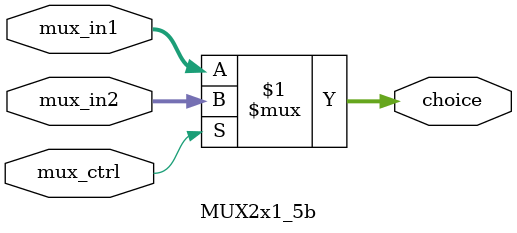
<source format=v>
`timescale 1ns / 1ps
module MUX2x1_5b(choice, mux_in1, mux_in2, mux_ctrl);	////output, input, input, ctrl
	
	output	[4:0]	choice;
	input	[4:0]	mux_in1, mux_in2;
	input			mux_ctrl;

	assign choice = mux_ctrl? mux_in2 : mux_in1;
	
endmodule

</source>
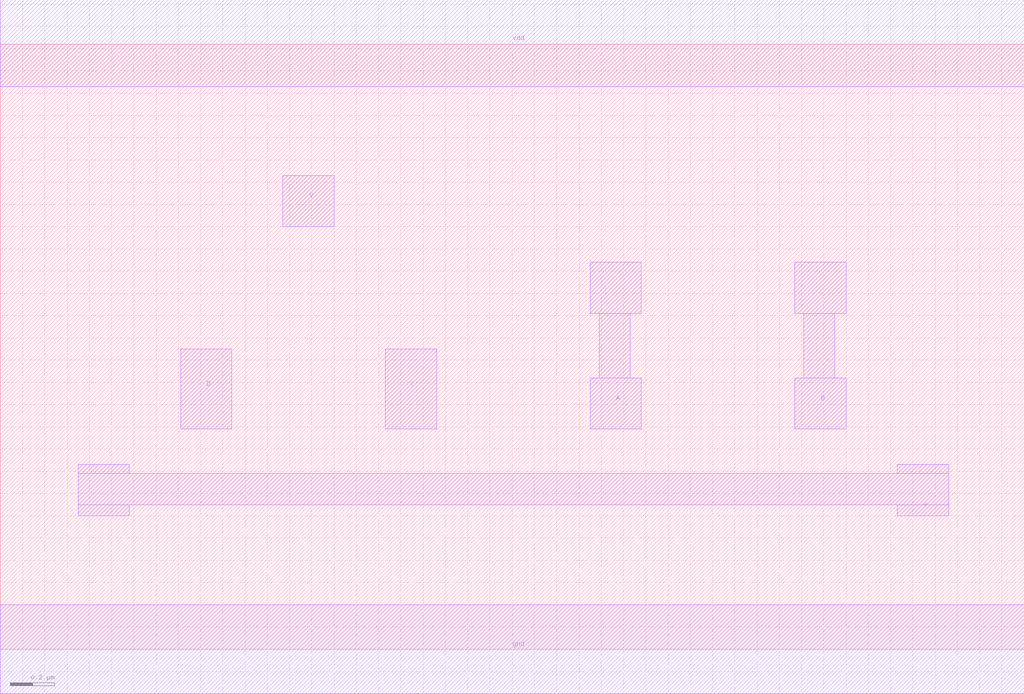
<source format=lef>
VERSION 5.7 ;
  NOWIREEXTENSIONATPIN ON ;
  DIVIDERCHAR "/" ;
  BUSBITCHARS "[]" ;
MACRO AOI22X1
  CLASS CORE ;
  FOREIGN AOI22X1 ;
  ORIGIN 0.000 0.000 ;
  SIZE 4.600 BY 2.720 ;
  SYMMETRY X Y R90 ;
  SITE unithd ;
  PIN vdd
    DIRECTION INOUT ;
    USE POWER ;
    SHAPE ABUTMENT ;
    PORT
      LAYER met2 ;
        RECT 0.000 2.530 4.600 2.920 ;
    END
  END vdd
  PIN gnd
    DIRECTION INOUT ;
    USE GROUND ;
    SHAPE ABUTMENT ;
    PORT
      LAYER met2 ;
        RECT 0.000 -0.200 4.600 0.200 ;
    END
  END gnd
  PIN Y
    DIRECTION INOUT ;
    USE SIGNAL ;
    SHAPE ABUTMENT ;
    PORT
      LAYER met2 ;
        RECT 1.270 1.900 1.500 2.130 ;
    END
    PORT
      LAYER met2 ;
        RECT 0.350 0.790 0.580 0.830 ;
        RECT 4.030 0.790 4.260 0.830 ;
        RECT 0.350 0.650 4.260 0.790 ;
        RECT 0.350 0.600 0.580 0.650 ;
        RECT 4.030 0.600 4.260 0.650 ;
    END
  END Y
  PIN C
    DIRECTION INOUT ;
    USE SIGNAL ;
    SHAPE ABUTMENT ;
    PORT
      LAYER met2 ;
        RECT 1.730 0.990 1.960 1.350 ;
    END
  END C
  PIN B
    DIRECTION INOUT ;
    USE SIGNAL ;
    SHAPE ABUTMENT ;
    PORT
      LAYER met2 ;
        RECT 3.570 1.510 3.800 1.740 ;
        RECT 3.610 1.220 3.750 1.510 ;
        RECT 3.570 0.990 3.800 1.220 ;
    END
  END B
  PIN D
    DIRECTION INOUT ;
    USE SIGNAL ;
    SHAPE ABUTMENT ;
    PORT
      LAYER met2 ;
        RECT 0.810 0.990 1.040 1.350 ;
    END
  END D
  PIN A
    DIRECTION INOUT ;
    USE SIGNAL ;
    SHAPE ABUTMENT ;
    PORT
      LAYER met2 ;
        RECT 2.650 1.510 2.880 1.740 ;
        RECT 2.690 1.220 2.830 1.510 ;
        RECT 2.650 0.990 2.880 1.220 ;
    END
  END A
END AOI22X1
END LIBRARY


</source>
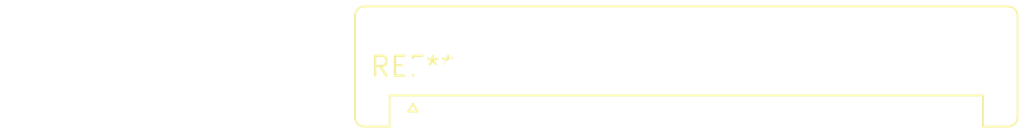
<source format=kicad_pcb>
(kicad_pcb (version 20240108) (generator pcbnew)

  (general
    (thickness 1.6)
  )

  (paper "A4")
  (layers
    (0 "F.Cu" signal)
    (31 "B.Cu" signal)
    (32 "B.Adhes" user "B.Adhesive")
    (33 "F.Adhes" user "F.Adhesive")
    (34 "B.Paste" user)
    (35 "F.Paste" user)
    (36 "B.SilkS" user "B.Silkscreen")
    (37 "F.SilkS" user "F.Silkscreen")
    (38 "B.Mask" user)
    (39 "F.Mask" user)
    (40 "Dwgs.User" user "User.Drawings")
    (41 "Cmts.User" user "User.Comments")
    (42 "Eco1.User" user "User.Eco1")
    (43 "Eco2.User" user "User.Eco2")
    (44 "Edge.Cuts" user)
    (45 "Margin" user)
    (46 "B.CrtYd" user "B.Courtyard")
    (47 "F.CrtYd" user "F.Courtyard")
    (48 "B.Fab" user)
    (49 "F.Fab" user)
    (50 "User.1" user)
    (51 "User.2" user)
    (52 "User.3" user)
    (53 "User.4" user)
    (54 "User.5" user)
    (55 "User.6" user)
    (56 "User.7" user)
    (57 "User.8" user)
    (58 "User.9" user)
  )

  (setup
    (pad_to_mask_clearance 0)
    (pcbplotparams
      (layerselection 0x00010fc_ffffffff)
      (plot_on_all_layers_selection 0x0000000_00000000)
      (disableapertmacros false)
      (usegerberextensions false)
      (usegerberattributes false)
      (usegerberadvancedattributes false)
      (creategerberjobfile false)
      (dashed_line_dash_ratio 12.000000)
      (dashed_line_gap_ratio 3.000000)
      (svgprecision 4)
      (plotframeref false)
      (viasonmask false)
      (mode 1)
      (useauxorigin false)
      (hpglpennumber 1)
      (hpglpenspeed 20)
      (hpglpendiameter 15.000000)
      (dxfpolygonmode false)
      (dxfimperialunits false)
      (dxfusepcbnewfont false)
      (psnegative false)
      (psa4output false)
      (plotreference false)
      (plotvalue false)
      (plotinvisibletext false)
      (sketchpadsonfab false)
      (subtractmaskfromsilk false)
      (outputformat 1)
      (mirror false)
      (drillshape 1)
      (scaleselection 1)
      (outputdirectory "")
    )
  )

  (net 0 "")

  (footprint "Stocko_MKS_1665-6-0-1515_1x15_P2.50mm_Vertical" (layer "F.Cu") (at 0 0))

)

</source>
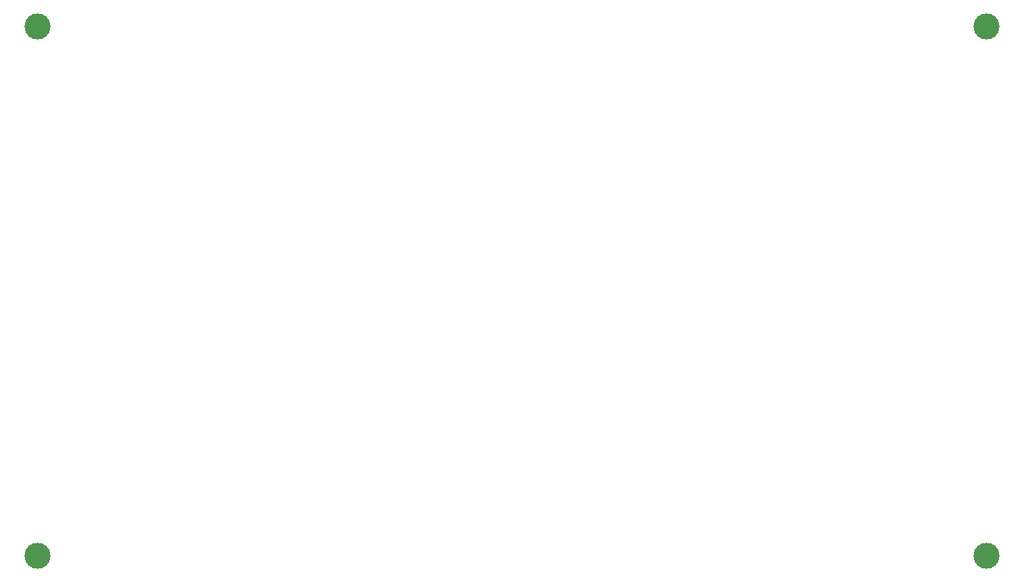
<source format=gbr>
%TF.GenerationSoftware,KiCad,Pcbnew,(5.1.2)-1*%
%TF.CreationDate,2019-05-09T00:23:41+02:00*%
%TF.ProjectId,main,6d61696e-2e6b-4696-9361-645f70636258,rev?*%
%TF.SameCoordinates,Original*%
%TF.FileFunction,NonPlated,1,2,NPTH,Drill*%
%TF.FilePolarity,Positive*%
%FSLAX46Y46*%
G04 Gerber Fmt 4.6, Leading zero omitted, Abs format (unit mm)*
G04 Created by KiCad (PCBNEW (5.1.2)-1) date 2019-05-09 00:23:41*
%MOMM*%
%LPD*%
G04 APERTURE LIST*
%TA.AperFunction,ComponentDrill*%
%ADD10C,3.000000*%
%TD*%
G04 APERTURE END LIST*
D10*
%TO.C,H3*%
X259080000Y-45720000D03*
%TO.C,H2*%
X149860000Y-106680000D03*
%TO.C,H4*%
X259080000Y-106680000D03*
%TO.C,H1*%
X149860000Y-45720000D03*
M02*

</source>
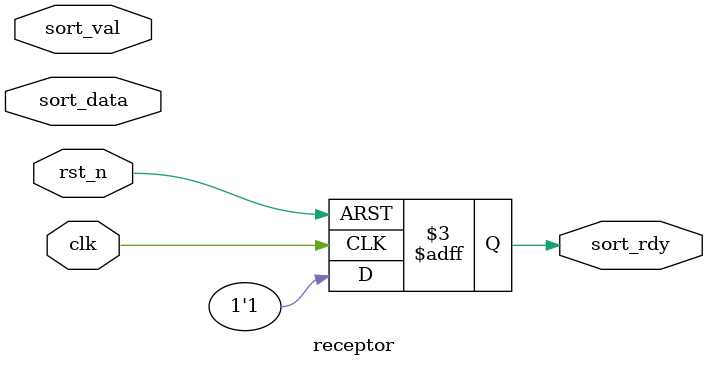
<source format=v>


module receptor#(
parameter DATA_WIDTH = 'd8
) (
input 					  rst_n,
input 					  clk,

output  reg 			  sort_rdy,
input   			      sort_val,
input  [DATA_WIDTH-1 :0]  sort_data
);


always @(posedge clk or negedge rst_n)
	if(~rst_n)   sort_rdy <= 1'b0; else
			sort_rdy <= 1'b1; //mereu pregatit
endmodule

</source>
========
WORK INSTRUCTIONS: Output all data exactly, omitting images.

OUTPUT FOR THIS TASK:
<source format=v>
`timescale 1ns / 1ps
module MUX2x1_5b(choice, mux_in1, mux_in2, mux_ctrl);	////output, input, input, ctrl
	
	output	[4:0]	choice;
	input	[4:0]	mux_in1, mux_in2;
	input			mux_ctrl;

	assign choice = mux_ctrl? mux_in2 : mux_in1;
	
endmodule

</source>
<source format=lef>
VERSION 5.7 ;
  NOWIREEXTENSIONATPIN ON ;
  DIVIDERCHAR "/" ;
  BUSBITCHARS "[]" ;
MACRO AOI22X1
  CLASS CORE ;
  FOREIGN AOI22X1 ;
  ORIGIN 0.000 0.000 ;
  SIZE 4.600 BY 2.720 ;
  SYMMETRY X Y R90 ;
  SITE unithd ;
  PIN vdd
    DIRECTION INOUT ;
    USE POWER ;
    SHAPE ABUTMENT ;
    PORT
      LAYER met2 ;
        RECT 0.000 2.530 4.600 2.920 ;
    END
  END vdd
  PIN gnd
    DIRECTION INOUT ;
    USE GROUND ;
    SHAPE ABUTMENT ;
    PORT
      LAYER met2 ;
        RECT 0.000 -0.200 4.600 0.200 ;
    END
  END gnd
  PIN Y
    DIRECTION INOUT ;
    USE SIGNAL ;
    SHAPE ABUTMENT ;
    PORT
      LAYER met2 ;
        RECT 1.270 1.900 1.500 2.130 ;
    END
    PORT
      LAYER met2 ;
        RECT 0.350 0.790 0.580 0.830 ;
        RECT 4.030 0.790 4.260 0.830 ;
        RECT 0.350 0.650 4.260 0.790 ;
        RECT 0.350 0.600 0.580 0.650 ;
        RECT 4.030 0.600 4.260 0.650 ;
    END
  END Y
  PIN C
    DIRECTION INOUT ;
    USE SIGNAL ;
    SHAPE ABUTMENT ;
    PORT
      LAYER met2 ;
        RECT 1.730 0.990 1.960 1.350 ;
    END
  END C
  PIN B
    DIRECTION INOUT ;
    USE SIGNAL ;
    SHAPE ABUTMENT ;
    PORT
      LAYER met2 ;
        RECT 3.570 1.510 3.800 1.740 ;
        RECT 3.610 1.220 3.750 1.510 ;
        RECT 3.570 0.990 3.800 1.220 ;
    END
  END B
  PIN D
    DIRECTION INOUT ;
    USE SIGNAL ;
    SHAPE ABUTMENT ;
    PORT
      LAYER met2 ;
        RECT 0.810 0.990 1.040 1.350 ;
    END
  END D
  PIN A
    DIRECTION INOUT ;
    USE SIGNAL ;
    SHAPE ABUTMENT ;
    PORT
      LAYER met2 ;
        RECT 2.650 1.510 2.880 1.740 ;
        RECT 2.690 1.220 2.830 1.510 ;
        RECT 2.650 0.990 2.880 1.220 ;
    END
  END A
END AOI22X1
END LIBRARY


</source>
<source format=kicad_pcb>
(kicad_pcb (version 20240108) (generator pcbnew)

  (general
    (thickness 1.6)
  )

  (paper "A4")
  (layers
    (0 "F.Cu" signal)
    (31 "B.Cu" signal)
    (32 "B.Adhes" user "B.Adhesive")
    (33 "F.Adhes" user "F.Adhesive")
    (34 "B.Paste" user)
    (35 "F.Paste" user)
    (36 "B.SilkS" user "B.Silkscreen")
    (37 "F.SilkS" user "F.Silkscreen")
    (38 "B.Mask" user)
    (39 "F.Mask" user)
    (40 "Dwgs.User" user "User.Drawings")
    (41 "Cmts.User" user "User.Comments")
    (42 "Eco1.User" user "User.Eco1")
    (43 "Eco2.User" user "User.Eco2")
    (44 "Edge.Cuts" user)
    (45 "Margin" user)
    (46 "B.CrtYd" user "B.Courtyard")
    (47 "F.CrtYd" user "F.Courtyard")
    (48 "B.Fab" user)
    (49 "F.Fab" user)
    (50 "User.1" user)
    (51 "User.2" user)
    (52 "User.3" user)
    (53 "User.4" user)
    (54 "User.5" user)
    (55 "User.6" user)
    (56 "User.7" user)
    (57 "User.8" user)
    (58 "User.9" user)
  )

  (setup
    (pad_to_mask_clearance 0)
    (pcbplotparams
      (layerselection 0x00010fc_ffffffff)
      (plot_on_all_layers_selection 0x0000000_00000000)
      (disableapertmacros false)
      (usegerberextensions false)
      (usegerberattributes false)
      (usegerberadvancedattributes false)
      (creategerberjobfile false)
      (dashed_line_dash_ratio 12.000000)
      (dashed_line_gap_ratio 3.000000)
      (svgprecision 4)
      (plotframeref false)
      (viasonmask false)
      (mode 1)
      (useauxorigin false)
      (hpglpennumber 1)
      (hpglpenspeed 20)
      (hpglpendiameter 15.000000)
      (dxfpolygonmode false)
      (dxfimperialunits false)
      (dxfusepcbnewfont false)
      (psnegative false)
      (psa4output false)
      (plotreference false)
      (plotvalue false)
      (plotinvisibletext false)
      (sketchpadsonfab false)
      (subtractmaskfromsilk false)
      (outputformat 1)
      (mirror false)
      (drillshape 1)
      (scaleselection 1)
      (outputdirectory "")
    )
  )

  (net 0 "")

  (footprint "Stocko_MKS_1665-6-0-1515_1x15_P2.50mm_Vertical" (layer "F.Cu") (at 0 0))

)

</source>
<source format=gbr>
%TF.GenerationSoftware,KiCad,Pcbnew,(5.1.2)-1*%
%TF.CreationDate,2019-05-09T00:23:41+02:00*%
%TF.ProjectId,main,6d61696e-2e6b-4696-9361-645f70636258,rev?*%
%TF.SameCoordinates,Original*%
%TF.FileFunction,NonPlated,1,2,NPTH,Drill*%
%TF.FilePolarity,Positive*%
%FSLAX46Y46*%
G04 Gerber Fmt 4.6, Leading zero omitted, Abs format (unit mm)*
G04 Created by KiCad (PCBNEW (5.1.2)-1) date 2019-05-09 00:23:41*
%MOMM*%
%LPD*%
G04 APERTURE LIST*
%TA.AperFunction,ComponentDrill*%
%ADD10C,3.000000*%
%TD*%
G04 APERTURE END LIST*
D10*
%TO.C,H3*%
X259080000Y-45720000D03*
%TO.C,H2*%
X149860000Y-106680000D03*
%TO.C,H4*%
X259080000Y-106680000D03*
%TO.C,H1*%
X149860000Y-45720000D03*
M02*

</source>
<source format=v>


module receptor#(
parameter DATA_WIDTH = 'd8
) (
input 					  rst_n,
input 					  clk,

output  reg 			  sort_rdy,
input   			      sort_val,
input  [DATA_WIDTH-1 :0]  sort_data
);


always @(posedge clk or negedge rst_n)
	if(~rst_n)   sort_rdy <= 1'b0; else
			sort_rdy <= 1'b1; //mereu pregatit
endmodule

</source>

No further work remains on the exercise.